There is not an atomic change of the reservation here. Probably if you swap
these lines with each other, it will fix that.

> +               }
> +               return nvmet_pr_unreg_by_prkey(pr, le64_to_cpu(d->prkey),
> +                               &ctrl->hostid);
> +       }
> +
> +       if (holder == reg) {
> +               status = nvmet_pr_update_reg_attr(pr, holder,
> +                               nvmet_pr_update_holder_rtype, &rtype);
> +               if (!status && original_rtype != rtype)
> +                       nvmet_pr_resv_released(pr, &reg->hostid);
> +               return status;
> +       }
> +
> +       if (le64_to_cpu(d->prkey) == holder->rkey) {
> +               status = nvmet_pr_unreg_by_prkey_except_hostid(pr,
> +                               le64_to_cpu(d->prkey), &ctrl->hostid);
> +               if (status)
> +                       return status;
> +               status = nvmet_pr_create_new_reservation(pr, rtype, reg);

Here that time gap too.

> +               if (!status && original_rtype != rtype)
> +                       nvmet_pr_resv_released(pr, &reg->hostid);
> +               return status;
> +       }
> +
> +       if (le64_to_cpu(d->prkey))
> +               return nvmet_pr_unreg_by_prkey(pr, le64_to_cpu(d->prkey),
> +                               &ctrl->hostid);
> +       return NVME_SC_INVALID_FIELD | NVME_SC_DNR;
> +}
> +

...

> +void nvmet_ctrl_destroy_pr(struct nvmet_ctrl *ctrl)
> +{
> +       struct nvmet_pr_registrant *reg;
> +       struct nvmet_ns *ns;
> +       unsigned long idx;
> +
> +       kfifo_free(&ctrl->pr_log_mgr.log_queue);
> +       mutex_destroy(&ctrl->pr_log_mgr.lock);
> +

>From here and until the end of the function it is against the standard.

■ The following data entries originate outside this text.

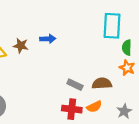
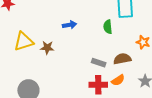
brown star: (21, 46) -> (47, 48), moved
green semicircle: (127, 48) -> (108, 27), moved

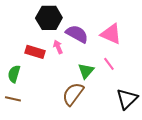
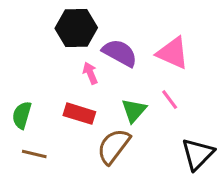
red rectangle: (35, 52) -> (79, 114), moved
brown line: (13, 99) -> (34, 154), moved

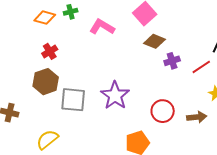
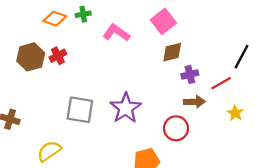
brown diamond: (154, 41) -> (172, 52), turned -40
brown hexagon: (46, 82) -> (31, 57), moved
brown arrow: (197, 117) -> (194, 102), moved

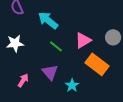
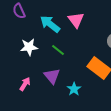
pink triangle: (83, 40) -> (76, 20), moved, turned -36
white star: (15, 43) -> (29, 47), moved

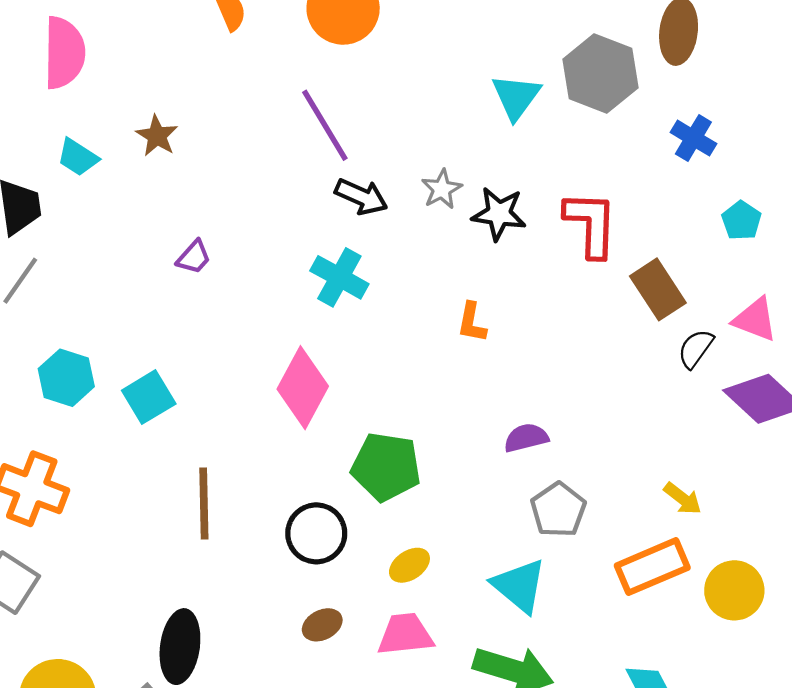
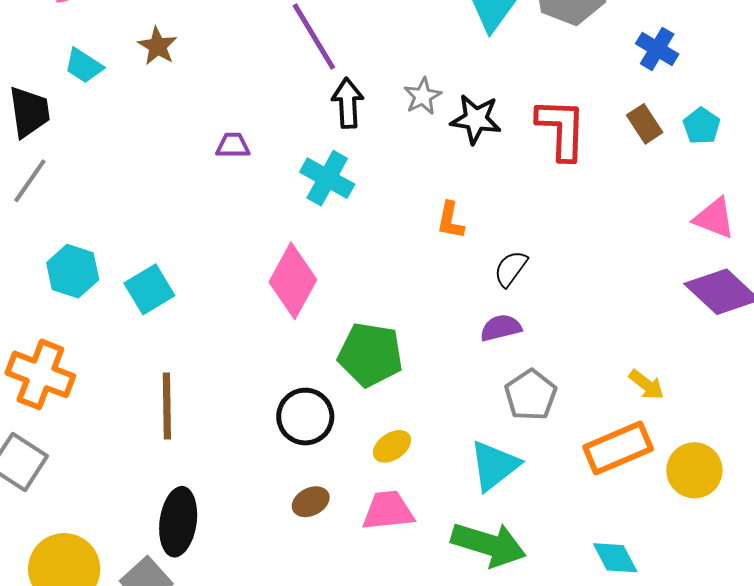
black arrow: (361, 197) -> (348, 103), turned -117
purple trapezoid: (194, 257) -> (233, 145), moved, turned -132
brown rectangle: (658, 289) -> (645, 124), moved, size x0.7
black semicircle: (696, 349) -> (511, 269), moved
brown line: (204, 504) -> (167, 406), moved
cyan triangle: (519, 586) -> (494, 466), turned 42

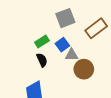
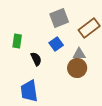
green rectangle: (42, 42) -> (17, 41), moved, turned -48
gray triangle: (72, 55) -> (79, 54), moved

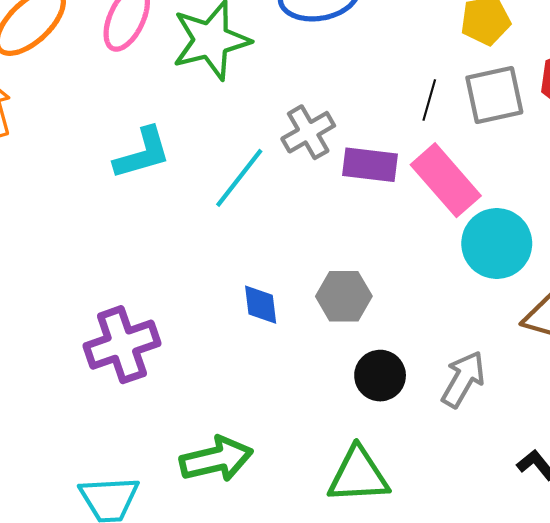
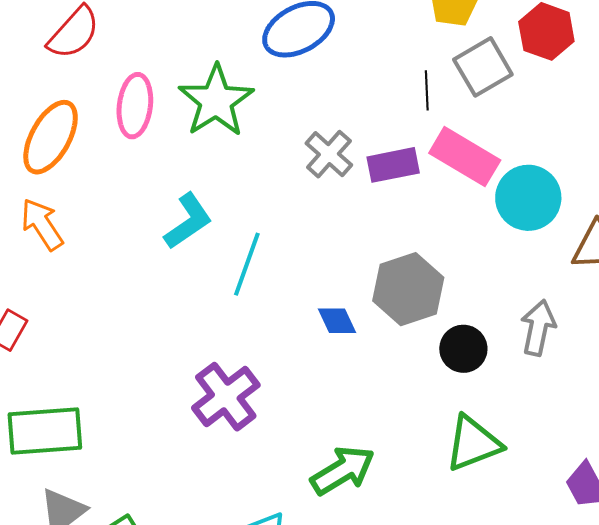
cyan line: (239, 178) -> (247, 264), moved
gray hexagon: (344, 296) -> (408, 289), size x1.4

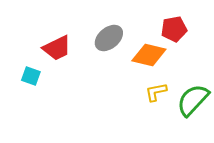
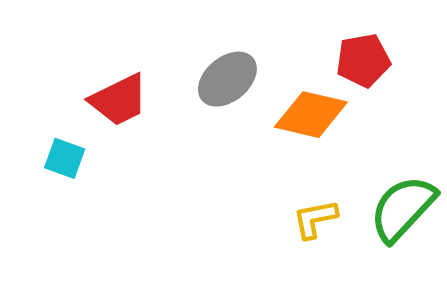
yellow L-shape: (156, 92) -> (315, 219), moved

> +       if (nvmet_is_host_connected(&ctrl->hostid, ctrl->subsys))
> +               return;
> +
> +       xa_for_each(&ctrl->subsys->namespaces, idx, ns) {
> +               mutex_lock(&ns->pr.pr_lock);
> +               list_for_each_entry_rcu(reg, &ns->pr.registrant_list, entry,
> +                                       lockdep_is_held(&ns->pr.pr_lock)) {
> +                       if (uuid_equal(&reg->hostid, &ctrl->hostid)) {
> +                               nvmet_pr_unregister_one(&ns->pr, reg);
> +                               break;
> +                       }
> +               }
> +               mutex_unlock(&ns->pr.pr_lock);
> +       }

You shall not modify Reservation due to host connectivity.

> +}
> +
> +void nvmet_pr_exit_ns(struct nvmet_ns *ns)
> +{
> +       struct nvmet_pr_registrant *reg, *tmp;
> +       struct nvmet_pr *pr = &ns->pr;
> +       LIST_HEAD(free_list);
> +
> +       mutex_lock(&pr->pr_lock);
> +       rcu_assign_pointer(pr->holder, NULL);
> +       list_for_each_entry_safe(reg, tmp, &pr->registrant_list, entry) {
> +               list_del_rcu(&reg->entry);
> +               list_add(&reg->entry, &free_list);
> +       }
> +       mutex_unlock(&pr->pr_lock);
> +       synchronize_rcu();

IMHO, there is no need in two lists and synchronize_rcu here. At this
moment there shall be no other users of ns.

> +       list_for_each_entry_safe(reg, tmp, &free_list, entry) {
> +               kfree(reg);
> +       }
> +
> +       mutex_destroy(&pr->pr_lock);
> +}


BR,
 Dmitry